In our cases the clinical onset was that of a severe cerebellar hemorrhage with rapidly progressive neurological deterioration, coma and signs of severe brainstem compression requiring respiratory assistance, in absence of any previous neurological symptom. The hemorrhage within a moderately vascularized tumor was favored by several conditions, including chronic hypertension, dialysis and therapy with clopidogrel and acetyl salycilic acid. Also, re-bleeding occurred inspite of the complete tumor resection. Only one among the reported cases of liponeurocytoma  was associated to hemorrhage; however, the clinical evolution was not acute but progressive and the bleeding was evidenced only on MRI.
The MRI appearance of liponeurocytoma is that of a tumor mass of inhomogeneous signal intensity, with isointense areas in both T1W1 and T2Wi, due to high cellular density, hyperintense cysts and spots of hypointensity that indicate areas of calcifications. The presence of focal areas of hyperintensity on T1W1 corresponding to fatty tissue inside the tumor is a characteristic finding found in almost all reported cases and may suggest the preoperative diagnosis of liponeurocytoma [10,12,17]. However, in our own, as in another reported case , no areas with fat signal intensity were detected. This may be due to both the scarce amount of tumor cells with lipidic accumulation and the hemorrhage infiltration. The contrast enhancement is slightly inhomogeneous implying mild vascularity .
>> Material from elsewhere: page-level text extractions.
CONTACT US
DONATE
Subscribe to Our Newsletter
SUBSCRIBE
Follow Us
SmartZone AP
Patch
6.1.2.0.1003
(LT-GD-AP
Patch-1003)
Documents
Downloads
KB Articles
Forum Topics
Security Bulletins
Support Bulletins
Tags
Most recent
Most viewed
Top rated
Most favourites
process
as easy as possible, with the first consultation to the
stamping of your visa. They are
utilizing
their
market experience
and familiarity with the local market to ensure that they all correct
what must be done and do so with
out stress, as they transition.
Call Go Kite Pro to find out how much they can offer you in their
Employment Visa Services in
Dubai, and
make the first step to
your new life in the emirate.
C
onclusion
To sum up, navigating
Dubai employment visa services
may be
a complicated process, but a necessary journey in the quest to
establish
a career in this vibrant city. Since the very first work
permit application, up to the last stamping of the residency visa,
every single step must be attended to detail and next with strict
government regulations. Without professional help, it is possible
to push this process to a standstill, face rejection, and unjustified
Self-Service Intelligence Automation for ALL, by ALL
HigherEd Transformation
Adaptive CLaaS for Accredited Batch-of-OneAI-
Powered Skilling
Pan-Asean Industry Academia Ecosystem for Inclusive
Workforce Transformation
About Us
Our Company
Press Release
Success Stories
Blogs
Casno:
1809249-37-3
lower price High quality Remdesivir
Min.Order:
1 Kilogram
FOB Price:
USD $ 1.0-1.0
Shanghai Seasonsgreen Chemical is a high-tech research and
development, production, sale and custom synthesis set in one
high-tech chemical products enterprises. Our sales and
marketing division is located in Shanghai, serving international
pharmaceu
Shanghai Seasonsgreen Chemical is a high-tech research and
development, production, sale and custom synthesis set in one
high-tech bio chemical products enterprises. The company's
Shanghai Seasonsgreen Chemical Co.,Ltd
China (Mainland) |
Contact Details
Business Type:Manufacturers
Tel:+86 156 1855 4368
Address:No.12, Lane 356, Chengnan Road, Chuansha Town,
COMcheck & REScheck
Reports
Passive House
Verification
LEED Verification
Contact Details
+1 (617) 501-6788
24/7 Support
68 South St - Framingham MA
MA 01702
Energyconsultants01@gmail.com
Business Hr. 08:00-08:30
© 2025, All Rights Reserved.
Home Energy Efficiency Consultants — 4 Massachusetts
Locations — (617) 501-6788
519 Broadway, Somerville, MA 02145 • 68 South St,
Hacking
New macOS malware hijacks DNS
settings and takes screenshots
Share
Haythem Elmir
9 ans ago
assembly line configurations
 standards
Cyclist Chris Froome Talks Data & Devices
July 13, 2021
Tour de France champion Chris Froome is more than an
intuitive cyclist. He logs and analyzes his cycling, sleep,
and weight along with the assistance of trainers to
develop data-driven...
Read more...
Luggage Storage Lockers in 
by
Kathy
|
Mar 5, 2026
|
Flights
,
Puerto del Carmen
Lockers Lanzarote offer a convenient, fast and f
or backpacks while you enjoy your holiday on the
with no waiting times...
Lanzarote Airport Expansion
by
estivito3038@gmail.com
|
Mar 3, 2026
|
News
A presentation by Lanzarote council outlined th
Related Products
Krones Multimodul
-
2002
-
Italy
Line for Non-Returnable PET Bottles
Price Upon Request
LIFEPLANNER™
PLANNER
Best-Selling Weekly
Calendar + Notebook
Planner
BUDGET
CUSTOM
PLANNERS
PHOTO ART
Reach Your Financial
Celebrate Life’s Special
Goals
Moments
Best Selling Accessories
The typical histological aspect of liponeurocytoma is that of a tumor with mixed pattern, with areas characterized by dilated vessels and hyalinization, and areas with moderate cellularity, composed by neurocytic cells with focal lipomatous degeneration. This last findings should suggest the diagnosis of liponeurocytoma, in spite of the exceptional occurrence of this pathological entity.
The differential diagnosis must include other more frequent neoplasms with possible lipomatous degeneration, such as oligodendroglioma, hemangioblastoma, neurocytoma, medulloblastoma. The immunohistochemical studies are useful to this aim.
The immunohistochemical profile of liponeurocytoma reveals both neuronal and glial differentiation, with positivity for synaptophysin, NSE and MAP-2, focal expression of GFAP and positivity to TP53 (20%). Oligodendroglioma is negative for neuronal markers, such as synaptophysin, and shows high frequency of IDH1 mutation. The cellular variant of the hemangioblastoma, a tumor with extremely variable cell density, dilated vessels and cystic-like spaces, may be positive to inhibin, is negative for GFAP and TP53 and only occasionally shows lipomatous differentiation. The medulloblastoma shows the typical nodular architecture, high cellularity and MIB-1 index, absence of adypocite-like (vacuolated) tumor cells. A diagnostic algorithm of these immunohistochemical studies may be proposed to aid the differential diagnosis of clear cell cerebellar tumors (Figure 3).
Total surgical resection is the treatment of choice of liponeurocytoma. Radiation therapy may be considered for tumors with high proliferation index and for local recurrences.
Figure 3: Proposal of diagnostic algorithm useful in differentiating clear cell cerebellar tumor lesions. View Figure 3
Although the prognosis is favorable for the more benign forms, the reported recurrence rate is 31% [17,18] and cases with aggressive pathological and clinical behaviour are described [18,19]. However, the guidelines of adjuvant treatments, the progression-free survival and the prognosis are difficult to be exactly defined, because of the exceptional occurrence of this tumor, the scarce knowledge of its natural history and the lack of follow-up data.
Liponeurocytoma is a very rare tumor of the cerebellum and ventricular system, which may be diagnosed from the histological finding of neurocytic cells with focal lipidic accumulation and hyperintensity on T1WI of MR corresponding to fatty tissue within the tumor. Even when this radiological finding is not evident, as in our case with fatal tumor hemorrhage, the careful investigation of small focal areas of lipidic accumulation is mandatory to define diagnosis.